→ Data in this exercise
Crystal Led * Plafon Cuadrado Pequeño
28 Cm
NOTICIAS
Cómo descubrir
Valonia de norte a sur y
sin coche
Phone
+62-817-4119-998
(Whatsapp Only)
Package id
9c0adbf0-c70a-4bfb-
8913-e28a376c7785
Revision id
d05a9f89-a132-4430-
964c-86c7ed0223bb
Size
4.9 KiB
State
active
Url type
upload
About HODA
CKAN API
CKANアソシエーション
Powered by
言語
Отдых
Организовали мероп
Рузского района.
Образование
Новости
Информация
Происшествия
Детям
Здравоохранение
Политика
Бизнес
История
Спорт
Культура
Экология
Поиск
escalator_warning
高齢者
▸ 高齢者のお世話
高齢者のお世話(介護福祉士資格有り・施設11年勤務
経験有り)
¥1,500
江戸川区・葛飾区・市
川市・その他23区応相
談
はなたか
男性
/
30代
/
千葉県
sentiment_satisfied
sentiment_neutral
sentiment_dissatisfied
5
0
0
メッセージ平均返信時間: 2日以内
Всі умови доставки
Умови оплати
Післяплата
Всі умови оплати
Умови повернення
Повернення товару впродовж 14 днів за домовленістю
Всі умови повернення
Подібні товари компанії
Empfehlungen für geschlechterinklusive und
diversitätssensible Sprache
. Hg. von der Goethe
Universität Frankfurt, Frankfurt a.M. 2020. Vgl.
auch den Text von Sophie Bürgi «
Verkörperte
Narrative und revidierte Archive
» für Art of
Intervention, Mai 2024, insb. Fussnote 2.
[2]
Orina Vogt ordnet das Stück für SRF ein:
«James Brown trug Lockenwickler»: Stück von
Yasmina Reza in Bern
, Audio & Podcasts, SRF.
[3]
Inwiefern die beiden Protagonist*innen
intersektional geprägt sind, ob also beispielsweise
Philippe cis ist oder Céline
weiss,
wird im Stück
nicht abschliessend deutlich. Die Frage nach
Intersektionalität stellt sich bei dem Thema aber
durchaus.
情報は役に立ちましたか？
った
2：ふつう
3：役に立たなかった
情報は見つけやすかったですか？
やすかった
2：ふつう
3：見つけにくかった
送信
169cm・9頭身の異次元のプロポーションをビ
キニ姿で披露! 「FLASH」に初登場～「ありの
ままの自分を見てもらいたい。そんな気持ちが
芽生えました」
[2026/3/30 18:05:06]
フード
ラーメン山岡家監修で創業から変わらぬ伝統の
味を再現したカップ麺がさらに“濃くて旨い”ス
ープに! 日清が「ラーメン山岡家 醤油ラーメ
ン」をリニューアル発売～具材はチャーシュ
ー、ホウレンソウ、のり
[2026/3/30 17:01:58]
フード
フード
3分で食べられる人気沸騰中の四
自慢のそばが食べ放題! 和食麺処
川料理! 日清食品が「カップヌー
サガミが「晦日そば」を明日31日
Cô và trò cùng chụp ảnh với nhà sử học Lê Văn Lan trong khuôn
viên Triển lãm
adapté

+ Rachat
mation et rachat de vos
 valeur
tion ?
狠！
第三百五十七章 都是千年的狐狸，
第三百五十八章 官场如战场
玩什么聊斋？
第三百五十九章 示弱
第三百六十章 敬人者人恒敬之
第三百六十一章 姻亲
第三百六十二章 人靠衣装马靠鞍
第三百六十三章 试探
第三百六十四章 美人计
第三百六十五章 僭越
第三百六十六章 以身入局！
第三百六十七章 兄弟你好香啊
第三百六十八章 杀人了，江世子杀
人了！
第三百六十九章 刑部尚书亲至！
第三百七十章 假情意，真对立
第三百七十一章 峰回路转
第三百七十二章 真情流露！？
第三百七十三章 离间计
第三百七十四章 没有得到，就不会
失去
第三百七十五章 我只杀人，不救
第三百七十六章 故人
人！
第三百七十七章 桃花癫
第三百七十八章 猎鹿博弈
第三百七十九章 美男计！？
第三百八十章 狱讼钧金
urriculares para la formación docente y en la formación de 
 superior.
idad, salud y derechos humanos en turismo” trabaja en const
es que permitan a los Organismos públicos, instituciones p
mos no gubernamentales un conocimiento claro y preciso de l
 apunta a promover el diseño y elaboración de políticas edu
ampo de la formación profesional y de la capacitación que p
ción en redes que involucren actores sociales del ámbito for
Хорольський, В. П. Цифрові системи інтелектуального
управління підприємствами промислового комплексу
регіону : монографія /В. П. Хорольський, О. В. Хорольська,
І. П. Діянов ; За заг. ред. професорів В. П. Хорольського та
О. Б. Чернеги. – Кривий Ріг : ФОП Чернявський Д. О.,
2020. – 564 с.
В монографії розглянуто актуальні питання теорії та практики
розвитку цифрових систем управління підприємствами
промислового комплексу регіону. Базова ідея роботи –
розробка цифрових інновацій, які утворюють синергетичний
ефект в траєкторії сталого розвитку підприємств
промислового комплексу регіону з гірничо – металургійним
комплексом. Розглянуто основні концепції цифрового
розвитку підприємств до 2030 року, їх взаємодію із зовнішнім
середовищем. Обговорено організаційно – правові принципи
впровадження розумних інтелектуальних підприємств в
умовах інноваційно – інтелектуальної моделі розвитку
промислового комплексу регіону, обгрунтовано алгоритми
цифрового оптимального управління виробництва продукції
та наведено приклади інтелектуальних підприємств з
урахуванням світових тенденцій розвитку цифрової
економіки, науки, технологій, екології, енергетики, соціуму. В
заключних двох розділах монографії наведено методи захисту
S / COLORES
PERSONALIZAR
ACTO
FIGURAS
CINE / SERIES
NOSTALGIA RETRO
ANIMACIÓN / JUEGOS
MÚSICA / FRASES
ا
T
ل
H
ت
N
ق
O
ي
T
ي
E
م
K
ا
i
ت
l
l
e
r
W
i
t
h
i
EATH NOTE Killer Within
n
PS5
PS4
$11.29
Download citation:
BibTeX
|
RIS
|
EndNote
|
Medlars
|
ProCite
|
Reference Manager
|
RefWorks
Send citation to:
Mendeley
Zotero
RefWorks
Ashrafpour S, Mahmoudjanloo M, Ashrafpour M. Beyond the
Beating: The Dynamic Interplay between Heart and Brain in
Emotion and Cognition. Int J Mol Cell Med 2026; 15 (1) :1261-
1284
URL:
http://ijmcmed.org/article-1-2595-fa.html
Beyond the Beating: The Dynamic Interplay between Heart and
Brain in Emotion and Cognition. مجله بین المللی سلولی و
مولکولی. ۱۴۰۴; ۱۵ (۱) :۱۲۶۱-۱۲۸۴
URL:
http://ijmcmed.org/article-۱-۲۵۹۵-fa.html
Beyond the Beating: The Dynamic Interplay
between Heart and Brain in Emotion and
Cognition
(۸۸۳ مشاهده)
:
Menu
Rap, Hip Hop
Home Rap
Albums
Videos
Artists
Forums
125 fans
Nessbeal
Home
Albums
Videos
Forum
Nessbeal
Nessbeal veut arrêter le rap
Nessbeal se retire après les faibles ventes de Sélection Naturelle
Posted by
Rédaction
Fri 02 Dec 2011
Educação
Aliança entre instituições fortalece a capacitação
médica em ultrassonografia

→ Exercise aim
For every line in the data above that holds "formación", return the line itself.

→ Written solution
urriculares para la formación docente y en la formación de 
ampo de la formación profesional y de la capacitación que p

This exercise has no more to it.